Modern Kimchi (traditional fermented and spiced cabbage)
Our first night we stayed in a lively neighbourhood of the 2nd biggest and port city, Busan, that wrapped us in a warm, southerly Mediterranean feeling. Many local and international cafes and bars around. Groups of elderly women with a perm hairstyle sitting at the street corners and chatting. A loudspeaker from a nearby mechanic with blaring traditional Korean music. Dinner scents from nearby restaurants. Street performers surrounded by large cheering crowds. A simple – but English speaking woman – covered in construction dust, offered help as we seemed lost and called our host to confirm the address.
The next day we visited the Korean “Machu Pichu”, that reminded me a lot of the colourful Chilean port city Valparaiso.
Korean “Machu Pichu”
Gamcheon culture village was once a slum, that had been totally transformed by wall paintings, graffiti and sculptures undertaken by local and international artists as well as students.
The village is squeezed on a steep hill with mainly staircases, teeny tiny footpaths and narrow roads connecting the coloured houses.

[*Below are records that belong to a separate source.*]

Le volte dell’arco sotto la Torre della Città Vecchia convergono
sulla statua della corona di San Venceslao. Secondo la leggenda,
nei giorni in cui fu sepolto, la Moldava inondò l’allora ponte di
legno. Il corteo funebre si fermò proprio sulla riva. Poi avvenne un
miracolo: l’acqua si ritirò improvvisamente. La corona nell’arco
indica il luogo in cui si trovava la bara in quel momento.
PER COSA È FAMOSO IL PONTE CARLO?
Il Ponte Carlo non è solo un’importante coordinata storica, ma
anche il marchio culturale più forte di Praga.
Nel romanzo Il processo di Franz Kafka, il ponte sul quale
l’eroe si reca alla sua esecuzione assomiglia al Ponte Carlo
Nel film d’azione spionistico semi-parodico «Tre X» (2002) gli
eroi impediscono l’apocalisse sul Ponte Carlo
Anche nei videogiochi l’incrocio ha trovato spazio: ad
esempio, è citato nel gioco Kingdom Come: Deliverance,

Tiny Footpath and Friendly Smile
Amaya and Tayanika were delighted by a treasure hunt for stamps that are hidden at public art galleries or small museums.

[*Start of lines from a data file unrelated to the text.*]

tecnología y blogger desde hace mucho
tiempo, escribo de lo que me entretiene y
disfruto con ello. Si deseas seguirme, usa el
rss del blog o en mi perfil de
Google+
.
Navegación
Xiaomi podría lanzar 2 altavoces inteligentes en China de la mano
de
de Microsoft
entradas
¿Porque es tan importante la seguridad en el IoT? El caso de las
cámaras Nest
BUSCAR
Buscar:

In Seoul we stayed our first night at the hip and trendy neighbourhood of Gangnam, that is known to the world since the world music hit “Gangnam Style”.
Since then Amaya and Tayanika keep asking for the K-Pop video every evening before bedtime to be played again and again. Of course we had to try out the horse riding dance moves of funny and ironic Psy, the singer. The children loved especially the toilet and hotbath scene, where the cheeky star clearly did things that one is not supposed to do:-)

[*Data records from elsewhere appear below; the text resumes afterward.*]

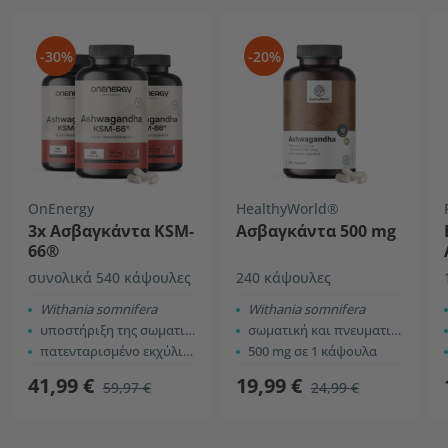
-30%
-20%
OnEnergy
HealthyWorld®
3x Ασβαγκάντα KSM-
Ασβαγκάντα 500 mg
66®
συνολικά 540 κάψουλες
240 κάψουλες
Withania somnifera
Withania somnifera
υποστήριξη της σωματικής και ψυχικής απόδοσης
σωματική και πνευματική απόδοση
πατενταρισμένο εκχύλισμα KSM-66®
500 mg σε 1 κάψουλα
41,99 €
19,99 €
59,97 €
24,99 €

Our next stay was in a lovely Air BnB of another neighbourhood of Seoul, Itaewon.
This international, multi cultural neighbourhood with Bob Marley’s One Love, Rainbow flags (indicating LGBT clubs), a Korean Che Guevara and Halal Turkish, Veg Indian as well as African restaurants delighted our various family members.
Even in the glittering and cultural city centre we could observe the visible variety and facets of the Korean society. Greenpeace and WWF booths, as well as activities for the disabled can be found in close vicinity to a large peaceful political manifestation and many unagitated policemen around (similar to most in Germany).
While I was working on our personal finances, Amiram and the children were very impressed by Seoul’s Dongdaemun Design Plaza and its innovative design.
Dongdaemun Design Plaza
Clearly with the urban South Koreans’ openness to subcultures and art, these neighbourhoods of Seoul and Busan can rival alternative neighbourhoods of London and Amsterdam.